The slow-growth paradox

Chapel Hill News editor Ted Vaden writes today about the Town Council's downtown redevelopment project. The project, which has been contemplated for years, seriously got under way last fall when the town hired John Stainback as development consultant. He hired ERA to do a market demand analysis, and with that in hand, the town is now actively planning to redevelop two downtown parking lots into residential/retail space while also adding four floors of residential space to an existing parking deck. The number of housing units planned is around 300. If all goes according to the best plan, the project will also include a transit transfer center for Chapel Hill Transit. The square footage of the combined proposed project, about 750,000, is huge by Chapel Hill standards--about the size of the controversial Meadowmont, Vaden estimates.

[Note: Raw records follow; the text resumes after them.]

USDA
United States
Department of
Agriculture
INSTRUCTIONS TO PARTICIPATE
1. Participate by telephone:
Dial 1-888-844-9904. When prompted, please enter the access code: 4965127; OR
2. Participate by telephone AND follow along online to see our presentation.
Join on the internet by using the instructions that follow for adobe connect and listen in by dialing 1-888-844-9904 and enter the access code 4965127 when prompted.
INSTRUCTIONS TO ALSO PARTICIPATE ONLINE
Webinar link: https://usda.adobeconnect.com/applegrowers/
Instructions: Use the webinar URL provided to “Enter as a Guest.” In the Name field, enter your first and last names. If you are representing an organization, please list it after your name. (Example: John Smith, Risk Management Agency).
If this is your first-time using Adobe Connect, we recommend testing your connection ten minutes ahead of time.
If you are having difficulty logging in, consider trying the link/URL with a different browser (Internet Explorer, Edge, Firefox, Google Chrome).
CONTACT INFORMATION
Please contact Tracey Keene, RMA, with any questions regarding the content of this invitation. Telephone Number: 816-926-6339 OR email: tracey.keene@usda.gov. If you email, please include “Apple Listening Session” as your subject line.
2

Vaden is surprised that this particular Chapel Hill council is moving ahead--and so quickly--with such a large-scale development, since most of us "were elected on slow-growth platforms." But there is not really a contradiction here.

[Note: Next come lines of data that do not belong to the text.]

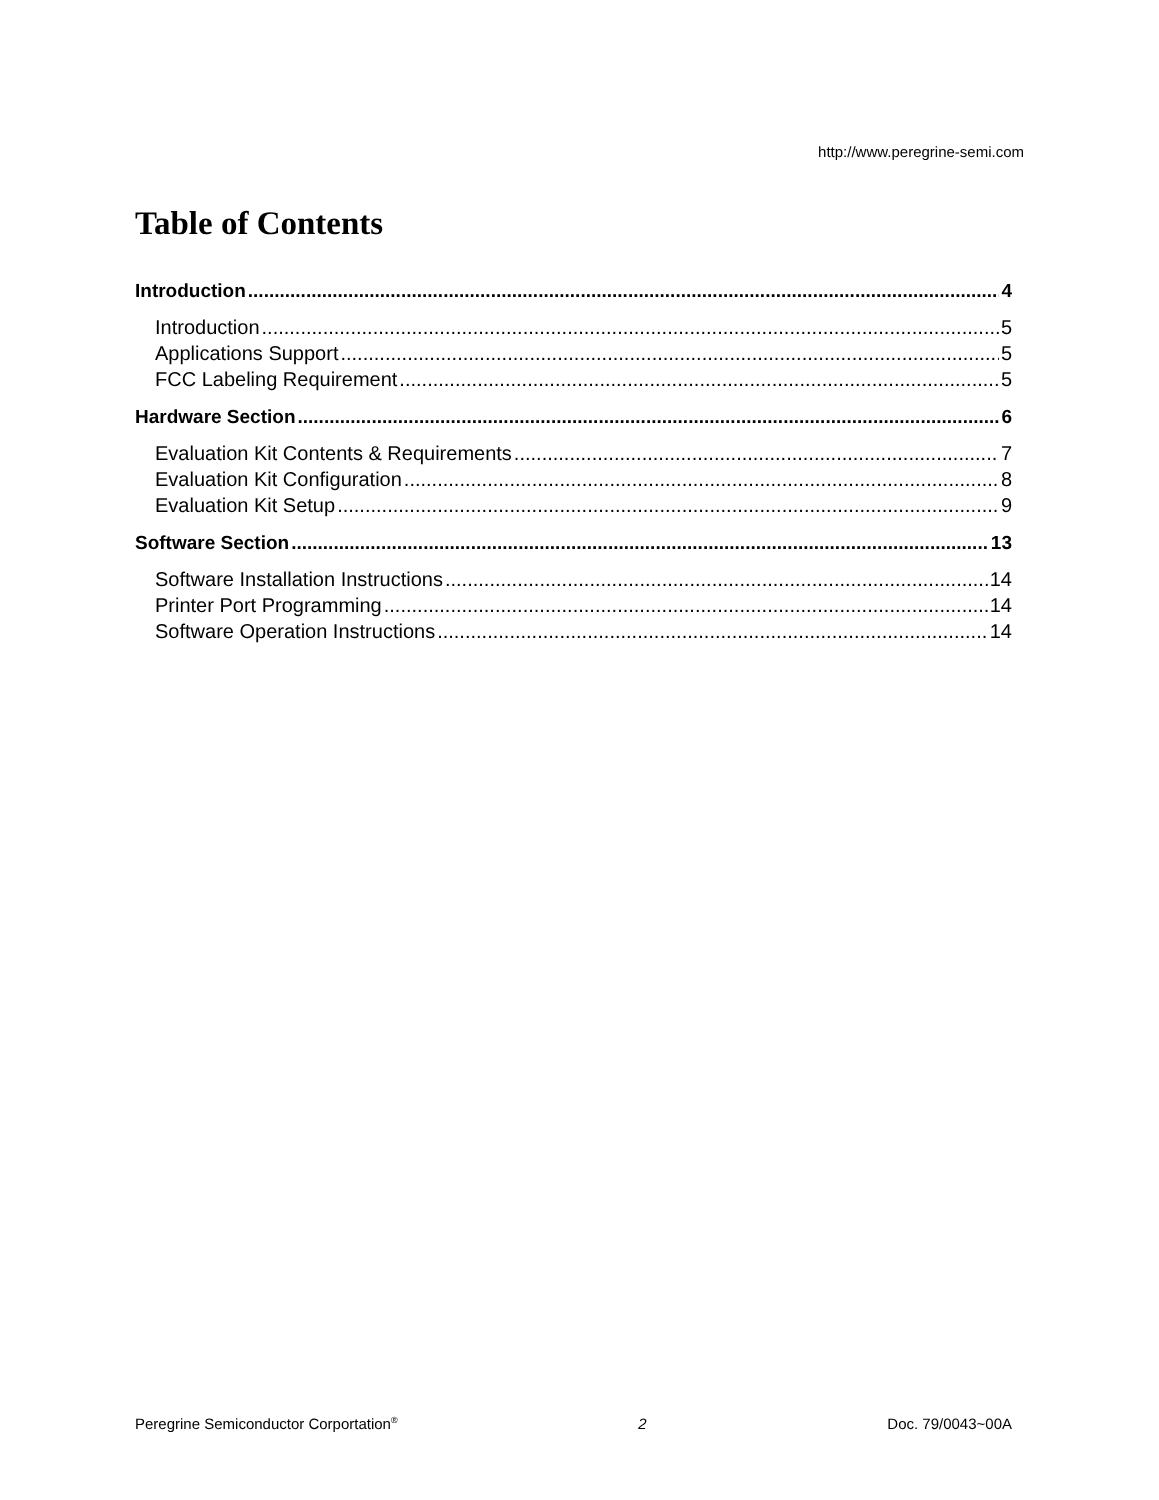http://www.peregrine-semi.com
Table of Contents
Introduction 4
Introduction 5
Applications Support 5
FCC Labeling Requirement 5
Hardware Section 6
Evaluation Kit Contents & Requirements 7
Evaluation Kit Configuration 8
Evaluation Kit Setup 9
Software Section 13
Software Installation Instructions 14
Printer Port Programming 14
Software Operation Instructions 14
Peregrine Semiconductor Corportation<sup>®</sup> 2 Doc. 79/0043~00A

In its comprehensive plan of 2000, Chapel Hill adopted a strategy of environmentally responsible growth that involves encouraging density where density is appropriate (downtown and in certain other identified corridors) while vigorously protecting the surrounding environment. Our urban services boundary, a progressive land use tool that greatly restricts growth in the areas surrounding the town, is a key component of this strategy.

The Sierra Club is actively engaged in fighting sprawl through promoting dense urban development, because it understands the environmental issue.

Scientists studying the future of our planet tell us that

Increasing urbanization should . . . help the environment. Almost all of the extra three billion or so people expected by midcentury will live in or around cities, according to studies by the United Nations and the National Academy of Sciences. City dwellers tend to use energy and other resources more efficiently, and have less direct impact on untrammeled landscapes like forests.

Just building density alone is not enough. It has to be combined with serious efforts to change transportation systems and conserve energy and preserve the surrounding environment. Chapel Hill is trying to do all of that, too--trying, in its own way, to become an ecocity. It's going to be a long struggle, and the odds seem stacked against success. But this is the lofty goal behind what may seem like just one more mega-development.